The signs are everywhere: layoffs, interest rate hikes, and increased consumer uncertainty. Most experts agree that a recession is looming. But whether the recession comes now, next month, or next year really doesn’t matter. That’s because recessions are an inevitable aspect of the economy, and sooner or later, the economy will contract. Any business can succeed when the economy is booming, but the real test of a company is its ability to remain flexible when times are lean and uncertain. Business owners considering their exit plan should carefully weigh the effects of a recession, especially if that exit plan includes M&A.

Recessions: Bad for M&A, With Some Caveats

It should come as no surprise that recessions are bad for M&A. Some of the challenges owners will face include:

  • More scrutiny from buyers, who become more risk-averse during a recession.
  • A tighter credit market that may constrain the number of qualified buyers and the amount they are willing to pay.
  • Decreased demand for their goods and services.
  • Difficulty making future projections.
  • The uncertainty of the recession itself—when will it end and what will be the impact?

Owners should expect that the M&A market during a recession will not be the thriving marketplace it was over the past few yeas. Valuations will be down. Sales may take longer, and due diligence may become significantly more stressful.

The Exception to the Rule

The exception proves the rule, and this is the case with businesses, too. Recessions are challenging, but they also present opportunities.
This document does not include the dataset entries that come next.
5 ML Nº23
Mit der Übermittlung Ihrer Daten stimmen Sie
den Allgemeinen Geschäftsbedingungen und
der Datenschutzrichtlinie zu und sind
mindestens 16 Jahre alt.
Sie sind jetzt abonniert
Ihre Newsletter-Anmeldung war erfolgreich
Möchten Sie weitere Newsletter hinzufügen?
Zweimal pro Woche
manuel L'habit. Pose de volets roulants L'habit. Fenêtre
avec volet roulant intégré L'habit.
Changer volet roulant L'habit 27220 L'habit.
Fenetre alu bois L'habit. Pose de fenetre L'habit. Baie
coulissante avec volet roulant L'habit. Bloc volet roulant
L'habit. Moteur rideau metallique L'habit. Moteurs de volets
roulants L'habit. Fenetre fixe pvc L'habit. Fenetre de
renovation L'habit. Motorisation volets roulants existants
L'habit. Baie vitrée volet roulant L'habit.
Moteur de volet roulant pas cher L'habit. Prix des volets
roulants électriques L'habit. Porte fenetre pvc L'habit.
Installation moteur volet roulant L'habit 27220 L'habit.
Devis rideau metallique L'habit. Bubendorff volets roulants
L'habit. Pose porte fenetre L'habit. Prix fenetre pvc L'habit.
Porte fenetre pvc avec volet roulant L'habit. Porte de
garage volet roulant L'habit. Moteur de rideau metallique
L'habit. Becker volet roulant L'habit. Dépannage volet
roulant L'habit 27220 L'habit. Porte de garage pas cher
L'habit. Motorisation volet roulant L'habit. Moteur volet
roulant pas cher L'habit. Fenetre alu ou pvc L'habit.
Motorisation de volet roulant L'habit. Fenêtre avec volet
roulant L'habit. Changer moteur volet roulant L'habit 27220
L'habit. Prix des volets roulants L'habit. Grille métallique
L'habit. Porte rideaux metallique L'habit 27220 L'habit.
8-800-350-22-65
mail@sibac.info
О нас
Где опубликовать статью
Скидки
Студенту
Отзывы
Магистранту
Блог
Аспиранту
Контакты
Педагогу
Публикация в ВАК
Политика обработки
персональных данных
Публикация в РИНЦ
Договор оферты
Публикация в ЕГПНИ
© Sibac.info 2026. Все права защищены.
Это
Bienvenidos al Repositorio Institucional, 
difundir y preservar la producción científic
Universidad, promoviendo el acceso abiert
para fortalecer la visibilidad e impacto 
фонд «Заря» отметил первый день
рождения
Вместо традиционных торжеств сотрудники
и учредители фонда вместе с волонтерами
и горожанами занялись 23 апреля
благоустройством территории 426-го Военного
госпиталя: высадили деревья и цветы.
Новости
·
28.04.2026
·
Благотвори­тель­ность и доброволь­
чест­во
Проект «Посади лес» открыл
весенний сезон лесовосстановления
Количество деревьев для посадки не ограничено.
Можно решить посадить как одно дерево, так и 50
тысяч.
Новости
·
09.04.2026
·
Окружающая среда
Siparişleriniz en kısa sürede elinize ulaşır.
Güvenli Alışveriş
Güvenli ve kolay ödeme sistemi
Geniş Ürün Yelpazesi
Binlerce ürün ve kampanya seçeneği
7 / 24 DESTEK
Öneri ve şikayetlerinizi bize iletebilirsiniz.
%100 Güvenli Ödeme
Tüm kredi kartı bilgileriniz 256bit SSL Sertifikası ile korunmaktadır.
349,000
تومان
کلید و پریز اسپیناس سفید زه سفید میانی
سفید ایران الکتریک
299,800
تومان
Businesses that can solve the problems consumers face, innovate in the face of adversity, and continue to thrive grow in value, and make a stronger case to sellers. So owners who are on the fence about selling or who have time to wait may want to consider what they can do to use the recession as an opportunity for growth.
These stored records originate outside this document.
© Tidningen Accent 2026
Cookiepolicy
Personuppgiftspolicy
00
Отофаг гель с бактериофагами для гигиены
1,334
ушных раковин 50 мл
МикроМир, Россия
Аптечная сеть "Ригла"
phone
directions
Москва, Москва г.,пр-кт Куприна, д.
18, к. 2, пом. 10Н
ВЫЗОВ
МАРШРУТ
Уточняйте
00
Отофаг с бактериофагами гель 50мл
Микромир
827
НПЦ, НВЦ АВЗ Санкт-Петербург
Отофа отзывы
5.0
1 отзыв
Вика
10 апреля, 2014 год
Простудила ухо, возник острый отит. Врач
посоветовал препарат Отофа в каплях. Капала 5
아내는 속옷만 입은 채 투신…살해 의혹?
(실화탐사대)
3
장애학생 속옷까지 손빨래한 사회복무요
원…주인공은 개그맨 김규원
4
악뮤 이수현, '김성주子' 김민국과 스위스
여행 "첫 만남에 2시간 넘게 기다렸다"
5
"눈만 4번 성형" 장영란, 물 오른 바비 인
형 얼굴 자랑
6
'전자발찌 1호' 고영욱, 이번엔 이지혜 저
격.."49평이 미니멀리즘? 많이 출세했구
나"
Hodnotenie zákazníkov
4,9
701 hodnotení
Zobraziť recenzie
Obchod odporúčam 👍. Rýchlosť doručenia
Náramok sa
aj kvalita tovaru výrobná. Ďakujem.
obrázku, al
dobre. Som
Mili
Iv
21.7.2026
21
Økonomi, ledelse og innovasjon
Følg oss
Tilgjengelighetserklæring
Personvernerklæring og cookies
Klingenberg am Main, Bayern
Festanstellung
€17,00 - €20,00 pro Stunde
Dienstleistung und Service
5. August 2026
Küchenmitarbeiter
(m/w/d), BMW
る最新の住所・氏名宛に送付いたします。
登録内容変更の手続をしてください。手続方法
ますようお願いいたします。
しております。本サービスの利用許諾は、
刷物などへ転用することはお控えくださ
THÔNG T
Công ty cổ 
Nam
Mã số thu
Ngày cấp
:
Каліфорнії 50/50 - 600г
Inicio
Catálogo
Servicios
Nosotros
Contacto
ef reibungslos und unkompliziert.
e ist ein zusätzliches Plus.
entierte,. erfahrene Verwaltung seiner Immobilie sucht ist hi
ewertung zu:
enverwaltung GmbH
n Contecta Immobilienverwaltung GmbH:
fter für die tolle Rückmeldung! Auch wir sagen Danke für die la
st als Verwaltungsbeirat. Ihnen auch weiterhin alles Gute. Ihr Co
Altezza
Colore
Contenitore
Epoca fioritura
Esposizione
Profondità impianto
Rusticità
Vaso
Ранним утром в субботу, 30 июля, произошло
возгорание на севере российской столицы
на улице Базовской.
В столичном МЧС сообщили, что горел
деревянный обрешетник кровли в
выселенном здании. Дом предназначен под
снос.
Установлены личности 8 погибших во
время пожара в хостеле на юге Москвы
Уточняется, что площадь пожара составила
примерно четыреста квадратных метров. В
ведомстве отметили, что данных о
Delaying M&A vs. Moving Forward

For business owners contemplating a sale in the immediate future, the lowest risk time to sell is now. That might seem counterintuitive, but here’s the reason risk multiples over time: If an owner knows they need to sell, and knows a recession is likely, it’s impossible for them to predict the effects of that recession. In the current market, interest rates will likely continue to rise as the economy contracts, reducing the purchasing power of each dollar and potentially shrinking the pool of qualified buyers. Until this trend reverses, risk increases and value declines. Similarly, it is impossible to know when the recession might end. So if an owner’s financial prospects depend on selling, or they are at the precipice of retirement with a strong company, it makes sense to avoid testing the company’s mettle through a recession.

Otherwise, though, owners must consider that a recession is time to regroup, clean house, get the books under control, and prepare for sunnier times. Weathering the storm will make a strong case for M&A in the future.